Tasks to perform »
**a)** Answer these questions from the post about training a neural network with a Hessian-free optimization library:
(i) Which version of the library does the post use?
(ii) How many Tanh nodes does each of the two hidden layers have?
(iii) What does the control theory term "plant" mean?
**b)** For each statement, say whether the post about training a neural network with a Hessian-free optimization library agrees with it. Answer yes or no and quote the words from the post that decide it.
(i) The network has a skip connection from layer 1 to layer 2.
(ii) The current state of the plant is part of the network's input.
(iii) The output layer is made of Tanh nodes.

Text »

In this post I’m going to walk through using a Hessian-free optimization library (version 0.3.8) written by my compadre Dr. Daniel Rasmussen to train up a neural network to train up a 2-link arm, and talk about the various hellish gauntlets you need run to get something that works. Whooo! The first thing to do is install this Hessian-free library, linked above.

I’ll be working through code edited a bit for readability, to find the code in full you can check out the files up on my GitHub.

Build the network

Dr. Sutskever specified the structure of the network in his thesis to be 4 layers: 1) a linear input layer, 2) 100 Tanh nodes, 3) 100 Tanh nodes, 4) linear output layer. The network is connected up with the standard feedforward connections from 1 to 2 to 3 to 4, plus recurrent connections on 2 and 3 to themselves, plus a ‘skip’ connection from layer 1 to layer 3. Finally, the input to the network is the target state for the plant and the current state of the plant. So, lots of recursion! Here’s a picture:

network structure

The output layer connects in to the plant, and, for those unfamiliar with control theory terminology, ‘plant’ just means the system that you’re controlling. In this case an arm simulation.

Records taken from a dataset
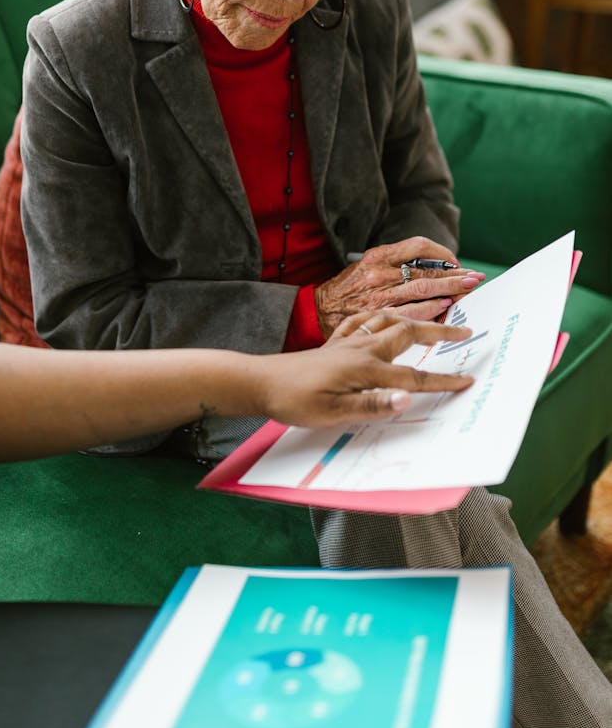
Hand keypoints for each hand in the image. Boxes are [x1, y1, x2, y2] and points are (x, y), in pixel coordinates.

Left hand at [257, 308, 473, 428]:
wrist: (260, 382)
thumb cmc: (295, 401)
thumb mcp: (333, 413)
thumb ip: (373, 405)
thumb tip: (407, 398)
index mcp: (365, 368)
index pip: (413, 376)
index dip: (443, 380)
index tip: (468, 380)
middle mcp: (361, 349)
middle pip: (408, 333)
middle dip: (440, 331)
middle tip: (465, 331)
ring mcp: (347, 342)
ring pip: (388, 319)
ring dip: (414, 316)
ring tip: (433, 315)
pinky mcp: (335, 342)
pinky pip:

Task results »
**a)**
(i) Version 0.3.8.
(ii) 100 Tanh nodes.
(iii) It means the system that you're controlling. In this post, that is an arm simulation.

**b)**
(i) No: "plus a ‘skip’ connection from layer 1 to layer 3"
(ii) Yes: "the input to the network is the target state for the plant and the current state of the plant"
(iii) No: "4) linear output layer"